QUESTIONS ON THE MATERIAL:
1) According to the Go documentation on ingestion, what does ErrReingestRangeConflict indicate?
2) Please continue the Go documentation on ingestion metrics from the point where it stops.

ErrReingestRangeConflict indicates that the reingest range overlaps with aurora's most recently ingested ledger

func (ErrReingestRangeConflict) Error added in v1.11.1

func (e ErrReingestRangeConflict) Error() string

type Metrics added in v1.11.1

type Metrics struct {
	// MaxSupportedProtocolVersion exposes the maximum protocol version
	// supported by this version.
	MaxSupportedProtocolVersion prometheus.Gauge

	// LocalLedger exposes the last ingested ledger by this ingesting instance.
	LocalLatestLedger prometheus.Gauge

	// LedgerIngestionDuration exposes timing metrics about the rate and
	// duration of ledger ingestion (including updating DB and graph).
	LedgerIngestionDuration prometheus.Summary

	// LedgerIngestionTradeAggregationDuration exposes timing metrics about the rate and
	// duration of rebuilding trade aggregation buckets.
	LedgerIngestionTradeAggregationDuration prometheus.Summary

	// LedgerIngestionReapLookupTablesDuration exposes timing metrics about the rate and
	// duration of reaping lookup tables.

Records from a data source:
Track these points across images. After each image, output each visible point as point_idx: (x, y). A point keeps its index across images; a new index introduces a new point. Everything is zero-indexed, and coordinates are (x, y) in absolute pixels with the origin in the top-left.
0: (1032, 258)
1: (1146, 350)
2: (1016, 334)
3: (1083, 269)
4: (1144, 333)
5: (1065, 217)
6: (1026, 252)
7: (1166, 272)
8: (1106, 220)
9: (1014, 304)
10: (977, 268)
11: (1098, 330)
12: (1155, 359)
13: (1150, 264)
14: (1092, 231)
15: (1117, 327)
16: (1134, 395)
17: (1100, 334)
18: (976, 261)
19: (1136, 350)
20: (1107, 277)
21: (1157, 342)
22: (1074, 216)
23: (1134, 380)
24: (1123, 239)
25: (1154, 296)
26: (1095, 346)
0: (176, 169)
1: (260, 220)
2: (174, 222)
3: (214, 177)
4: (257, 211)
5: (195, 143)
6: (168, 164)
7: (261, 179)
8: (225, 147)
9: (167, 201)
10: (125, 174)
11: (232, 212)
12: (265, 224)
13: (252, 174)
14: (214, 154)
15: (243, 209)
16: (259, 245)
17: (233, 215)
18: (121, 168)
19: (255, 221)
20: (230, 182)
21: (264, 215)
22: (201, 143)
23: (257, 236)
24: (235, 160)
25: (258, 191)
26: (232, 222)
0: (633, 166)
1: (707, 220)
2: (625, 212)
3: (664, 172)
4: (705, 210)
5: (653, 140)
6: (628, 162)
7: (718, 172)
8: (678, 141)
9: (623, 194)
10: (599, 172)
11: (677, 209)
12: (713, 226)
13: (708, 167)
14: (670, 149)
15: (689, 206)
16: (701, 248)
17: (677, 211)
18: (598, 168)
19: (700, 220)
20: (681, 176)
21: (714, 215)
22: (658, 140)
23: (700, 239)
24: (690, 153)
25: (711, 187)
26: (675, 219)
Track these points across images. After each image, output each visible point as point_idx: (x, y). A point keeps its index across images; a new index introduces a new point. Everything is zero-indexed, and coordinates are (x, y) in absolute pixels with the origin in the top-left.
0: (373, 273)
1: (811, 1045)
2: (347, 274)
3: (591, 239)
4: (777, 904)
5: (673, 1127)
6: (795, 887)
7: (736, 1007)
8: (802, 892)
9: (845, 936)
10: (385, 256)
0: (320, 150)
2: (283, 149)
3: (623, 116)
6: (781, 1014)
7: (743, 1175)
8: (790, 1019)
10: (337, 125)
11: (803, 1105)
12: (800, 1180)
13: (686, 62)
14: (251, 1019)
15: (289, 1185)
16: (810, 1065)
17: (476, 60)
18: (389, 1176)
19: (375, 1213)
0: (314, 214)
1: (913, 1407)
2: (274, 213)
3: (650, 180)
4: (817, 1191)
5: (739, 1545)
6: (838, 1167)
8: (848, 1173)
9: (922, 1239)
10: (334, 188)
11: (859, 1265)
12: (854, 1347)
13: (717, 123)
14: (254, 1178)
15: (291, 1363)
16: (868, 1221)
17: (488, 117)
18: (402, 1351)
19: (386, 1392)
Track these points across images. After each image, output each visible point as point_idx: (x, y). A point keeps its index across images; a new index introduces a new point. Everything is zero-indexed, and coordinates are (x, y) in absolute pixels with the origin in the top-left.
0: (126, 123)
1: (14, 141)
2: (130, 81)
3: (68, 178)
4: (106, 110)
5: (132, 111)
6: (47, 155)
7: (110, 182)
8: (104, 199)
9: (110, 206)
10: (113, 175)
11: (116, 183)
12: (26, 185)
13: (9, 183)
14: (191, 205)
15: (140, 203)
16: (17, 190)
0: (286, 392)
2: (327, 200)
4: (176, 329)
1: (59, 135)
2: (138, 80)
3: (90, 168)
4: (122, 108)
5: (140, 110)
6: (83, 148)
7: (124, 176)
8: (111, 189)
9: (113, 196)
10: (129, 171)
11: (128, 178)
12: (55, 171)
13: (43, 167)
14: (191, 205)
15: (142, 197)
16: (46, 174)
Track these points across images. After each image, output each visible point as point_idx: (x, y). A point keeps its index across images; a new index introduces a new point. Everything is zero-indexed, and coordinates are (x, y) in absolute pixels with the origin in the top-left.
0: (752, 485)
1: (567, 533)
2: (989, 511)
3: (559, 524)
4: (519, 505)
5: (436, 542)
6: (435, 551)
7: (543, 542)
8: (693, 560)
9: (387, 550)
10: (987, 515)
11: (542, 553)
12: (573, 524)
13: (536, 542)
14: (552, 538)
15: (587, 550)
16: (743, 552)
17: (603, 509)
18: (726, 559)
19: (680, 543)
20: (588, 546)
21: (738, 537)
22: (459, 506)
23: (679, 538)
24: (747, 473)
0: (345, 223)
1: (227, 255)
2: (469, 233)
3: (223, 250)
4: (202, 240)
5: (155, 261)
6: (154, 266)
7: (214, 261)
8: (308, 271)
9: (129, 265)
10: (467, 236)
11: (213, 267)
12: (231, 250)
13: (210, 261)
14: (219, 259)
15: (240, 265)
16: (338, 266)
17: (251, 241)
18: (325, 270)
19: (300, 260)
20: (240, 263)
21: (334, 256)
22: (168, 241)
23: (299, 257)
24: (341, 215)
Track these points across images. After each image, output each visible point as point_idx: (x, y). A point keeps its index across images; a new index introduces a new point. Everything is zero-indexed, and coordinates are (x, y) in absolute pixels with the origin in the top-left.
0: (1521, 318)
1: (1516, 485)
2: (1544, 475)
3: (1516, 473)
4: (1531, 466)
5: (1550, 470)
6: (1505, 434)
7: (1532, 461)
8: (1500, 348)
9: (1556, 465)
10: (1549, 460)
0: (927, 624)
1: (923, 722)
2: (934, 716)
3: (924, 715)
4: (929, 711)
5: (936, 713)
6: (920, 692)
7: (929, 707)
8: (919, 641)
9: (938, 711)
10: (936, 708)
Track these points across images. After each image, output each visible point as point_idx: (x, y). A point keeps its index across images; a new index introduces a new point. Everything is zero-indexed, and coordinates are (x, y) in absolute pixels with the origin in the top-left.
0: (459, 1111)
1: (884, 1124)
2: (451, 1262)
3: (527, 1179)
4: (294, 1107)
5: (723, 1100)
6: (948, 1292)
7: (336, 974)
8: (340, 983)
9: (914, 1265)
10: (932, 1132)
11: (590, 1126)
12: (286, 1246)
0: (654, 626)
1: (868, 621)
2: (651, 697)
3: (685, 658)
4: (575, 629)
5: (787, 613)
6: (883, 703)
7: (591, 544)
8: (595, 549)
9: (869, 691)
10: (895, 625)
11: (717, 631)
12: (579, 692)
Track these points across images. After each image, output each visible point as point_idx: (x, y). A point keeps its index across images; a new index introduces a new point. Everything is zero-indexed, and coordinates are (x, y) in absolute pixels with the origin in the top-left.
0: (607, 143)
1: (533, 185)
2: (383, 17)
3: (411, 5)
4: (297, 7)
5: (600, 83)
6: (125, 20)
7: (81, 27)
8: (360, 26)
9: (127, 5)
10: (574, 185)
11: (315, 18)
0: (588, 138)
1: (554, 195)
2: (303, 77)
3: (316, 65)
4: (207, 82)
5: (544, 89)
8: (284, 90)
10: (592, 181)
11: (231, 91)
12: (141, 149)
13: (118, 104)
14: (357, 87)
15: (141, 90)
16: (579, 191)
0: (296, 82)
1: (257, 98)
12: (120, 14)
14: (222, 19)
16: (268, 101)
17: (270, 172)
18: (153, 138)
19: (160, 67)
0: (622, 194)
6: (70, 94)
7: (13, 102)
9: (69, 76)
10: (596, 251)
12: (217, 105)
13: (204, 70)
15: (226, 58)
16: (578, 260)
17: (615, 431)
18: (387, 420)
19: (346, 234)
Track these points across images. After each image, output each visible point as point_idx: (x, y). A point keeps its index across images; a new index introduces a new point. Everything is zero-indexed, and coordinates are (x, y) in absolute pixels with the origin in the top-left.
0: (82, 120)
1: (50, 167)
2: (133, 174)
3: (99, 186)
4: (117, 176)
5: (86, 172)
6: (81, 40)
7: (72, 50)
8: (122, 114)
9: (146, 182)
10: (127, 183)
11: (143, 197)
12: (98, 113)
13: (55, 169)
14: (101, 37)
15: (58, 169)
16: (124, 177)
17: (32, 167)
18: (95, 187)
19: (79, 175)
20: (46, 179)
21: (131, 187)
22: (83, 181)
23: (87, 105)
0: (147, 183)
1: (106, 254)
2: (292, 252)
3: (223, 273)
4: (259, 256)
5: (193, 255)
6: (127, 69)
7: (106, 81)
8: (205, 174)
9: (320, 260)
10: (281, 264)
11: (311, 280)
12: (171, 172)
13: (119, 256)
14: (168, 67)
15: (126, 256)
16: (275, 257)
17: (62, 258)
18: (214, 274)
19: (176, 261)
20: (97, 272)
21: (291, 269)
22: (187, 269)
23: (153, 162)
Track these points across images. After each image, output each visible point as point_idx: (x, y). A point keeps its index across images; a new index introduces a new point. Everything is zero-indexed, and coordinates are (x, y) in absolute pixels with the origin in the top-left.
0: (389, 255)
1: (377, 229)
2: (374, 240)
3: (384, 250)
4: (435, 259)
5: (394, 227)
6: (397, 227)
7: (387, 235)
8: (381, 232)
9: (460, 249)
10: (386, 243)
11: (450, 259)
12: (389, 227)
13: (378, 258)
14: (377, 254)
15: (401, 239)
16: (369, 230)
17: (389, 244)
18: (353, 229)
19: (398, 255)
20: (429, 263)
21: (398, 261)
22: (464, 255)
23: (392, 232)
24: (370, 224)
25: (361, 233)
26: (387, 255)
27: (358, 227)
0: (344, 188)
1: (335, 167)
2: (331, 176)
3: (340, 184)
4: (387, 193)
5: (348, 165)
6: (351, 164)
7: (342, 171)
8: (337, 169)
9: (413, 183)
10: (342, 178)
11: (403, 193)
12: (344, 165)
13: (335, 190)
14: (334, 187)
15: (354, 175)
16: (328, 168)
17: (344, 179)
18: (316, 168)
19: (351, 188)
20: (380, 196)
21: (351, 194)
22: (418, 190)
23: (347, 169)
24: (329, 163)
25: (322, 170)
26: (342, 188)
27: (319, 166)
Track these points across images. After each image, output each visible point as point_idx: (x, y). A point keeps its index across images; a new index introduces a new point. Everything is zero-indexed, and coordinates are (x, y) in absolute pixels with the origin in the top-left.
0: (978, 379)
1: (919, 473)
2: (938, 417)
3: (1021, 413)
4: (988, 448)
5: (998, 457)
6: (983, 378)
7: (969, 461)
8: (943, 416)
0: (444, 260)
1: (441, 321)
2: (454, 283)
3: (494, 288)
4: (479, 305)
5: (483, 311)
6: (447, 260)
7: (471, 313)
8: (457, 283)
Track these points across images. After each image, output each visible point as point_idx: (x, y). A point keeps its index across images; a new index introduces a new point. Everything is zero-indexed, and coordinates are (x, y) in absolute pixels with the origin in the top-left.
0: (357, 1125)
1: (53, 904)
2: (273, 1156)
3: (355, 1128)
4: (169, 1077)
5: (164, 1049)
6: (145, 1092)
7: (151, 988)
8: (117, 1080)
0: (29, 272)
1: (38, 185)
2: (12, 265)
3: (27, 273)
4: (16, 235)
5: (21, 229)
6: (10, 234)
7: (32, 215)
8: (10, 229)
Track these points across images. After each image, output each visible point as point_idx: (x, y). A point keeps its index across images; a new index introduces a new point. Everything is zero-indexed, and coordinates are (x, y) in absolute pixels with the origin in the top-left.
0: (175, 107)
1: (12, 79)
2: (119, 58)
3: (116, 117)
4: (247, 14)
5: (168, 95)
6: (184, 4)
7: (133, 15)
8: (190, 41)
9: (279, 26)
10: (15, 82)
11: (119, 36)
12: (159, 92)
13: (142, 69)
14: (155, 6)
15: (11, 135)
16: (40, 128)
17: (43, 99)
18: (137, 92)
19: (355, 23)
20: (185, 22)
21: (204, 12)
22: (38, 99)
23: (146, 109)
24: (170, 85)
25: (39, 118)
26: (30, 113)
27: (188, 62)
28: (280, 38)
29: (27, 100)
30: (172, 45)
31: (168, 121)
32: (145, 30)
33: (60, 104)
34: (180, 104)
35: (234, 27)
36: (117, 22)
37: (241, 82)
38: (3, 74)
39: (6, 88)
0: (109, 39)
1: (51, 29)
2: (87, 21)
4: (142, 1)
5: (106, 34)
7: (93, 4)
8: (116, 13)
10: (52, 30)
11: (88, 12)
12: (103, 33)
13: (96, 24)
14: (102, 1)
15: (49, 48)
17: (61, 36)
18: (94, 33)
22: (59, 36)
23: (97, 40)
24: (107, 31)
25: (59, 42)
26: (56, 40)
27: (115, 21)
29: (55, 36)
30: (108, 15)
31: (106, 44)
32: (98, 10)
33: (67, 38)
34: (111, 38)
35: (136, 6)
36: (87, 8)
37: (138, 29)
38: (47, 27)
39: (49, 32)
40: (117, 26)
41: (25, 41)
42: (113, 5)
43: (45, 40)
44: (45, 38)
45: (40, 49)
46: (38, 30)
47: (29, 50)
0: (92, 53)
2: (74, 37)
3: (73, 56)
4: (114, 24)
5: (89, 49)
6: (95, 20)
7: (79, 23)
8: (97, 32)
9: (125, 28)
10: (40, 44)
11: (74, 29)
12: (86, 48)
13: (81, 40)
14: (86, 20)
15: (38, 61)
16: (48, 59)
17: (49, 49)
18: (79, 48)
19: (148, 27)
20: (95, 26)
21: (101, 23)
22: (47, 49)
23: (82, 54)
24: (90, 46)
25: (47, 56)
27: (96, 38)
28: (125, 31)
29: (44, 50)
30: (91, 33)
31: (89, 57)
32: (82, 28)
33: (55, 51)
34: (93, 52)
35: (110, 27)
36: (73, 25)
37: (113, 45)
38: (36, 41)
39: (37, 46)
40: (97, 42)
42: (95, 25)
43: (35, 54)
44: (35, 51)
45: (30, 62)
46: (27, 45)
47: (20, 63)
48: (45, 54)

OUTPUTS FOR THE TASKS:
1) It indicates that the reingest range overlaps with aurora's most recently ingested ledger.

2)
	LedgerIngestionReapLookupTablesDuration prometheus.Summary

	// StateVerifyDuration exposes timing metrics about the rate and
	// duration of state verification.
	StateVerifyDuration prometheus.Summary

	// StateInvalidGauge exposes state invalid metric. 1 if state is invalid,
	// 0 otherwise.
	StateInvalidGauge prometheus.GaugeFunc

	// StateVerifyLedgerEntriesCount exposes total number of ledger entries
	// checked by the state verifier by type.
	StateVerifyLedgerEntriesCount *prometheus.GaugeVec

	// LedgerStatsCounter exposes ledger stats counters (like number of ops/changes).
	LedgerStatsCounter *prometheus.CounterVec

	// ProcessorsRunDuration exposes processors run durations.
	// Deprecated in favor of: ProcessorsRunDurationSummary.
	ProcessorsRunDuration *prometheus.CounterVec

	// ProcessorsRunDurationSummary exposes processors run durations.
	ProcessorsRunDurationSummary *prometheus.SummaryVec

	// LoadersRunDurationSummary exposes run durations for the ingestion loaders.
	LoadersRunDurationSummary *prometheus.SummaryVec

	// LoadersRunDurationSummary exposes stats for the ingestion loaders.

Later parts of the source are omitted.